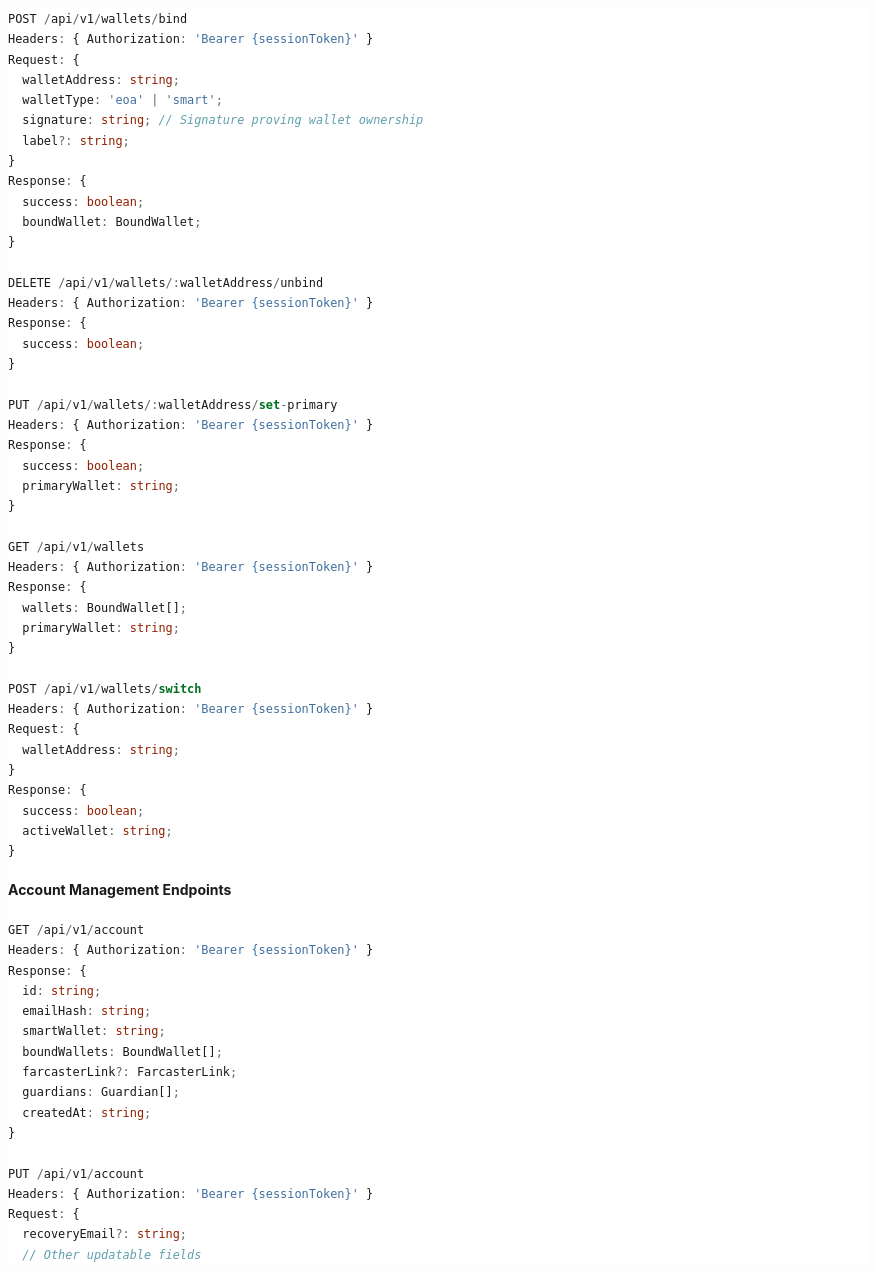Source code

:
 ```typescript
POST /api/v1/wallets/bind
Headers: { Authorization: 'Bearer {sessionToken}' }
Request: {
  walletAddress: string;
  walletType: 'eoa' | 'smart';
  signature: string; // Signature proving wallet ownership
  label?: string;
}
Response: {
  success: boolean;
  boundWallet: BoundWallet;
}

DELETE /api/v1/wallets/:walletAddress/unbind
Headers: { Authorization: 'Bearer {sessionToken}' }
Response: {
  success: boolean;
}

PUT /api/v1/wallets/:walletAddress/set-primary
Headers: { Authorization: 'Bearer {sessionToken}' }
Response: {
  success: boolean;
  primaryWallet: string;
}

GET /api/v1/wallets
Headers: { Authorization: 'Bearer {sessionToken}' }
Response: {
  wallets: BoundWallet[];
  primaryWallet: string;
}

POST /api/v1/wallets/switch
Headers: { Authorization: 'Bearer {sessionToken}' }
Request: {
  walletAddress: string;
}
Response: {
  success: boolean;
  activeWallet: string;
}
```

#### Account Management Endpoints

```typescript
GET /api/v1/account
Headers: { Authorization: 'Bearer {sessionToken}' }
Response: {
  id: string;
  emailHash: string;
  smartWallet: string;
  boundWallets: BoundWallet[];
  farcasterLink?: FarcasterLink;
  guardians: Guardian[];
  createdAt: string;
}

PUT /api/v1/account
Headers: { Authorization: 'Bearer {sessionToken}' }
Request: {
  recoveryEmail?: string;
  // Other updatable fields
```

# # # # #

■ **Problem to work on**
Calculate the number of lines above that include the word "BoundWallet", giving that number by itself.

■ **Your response**
3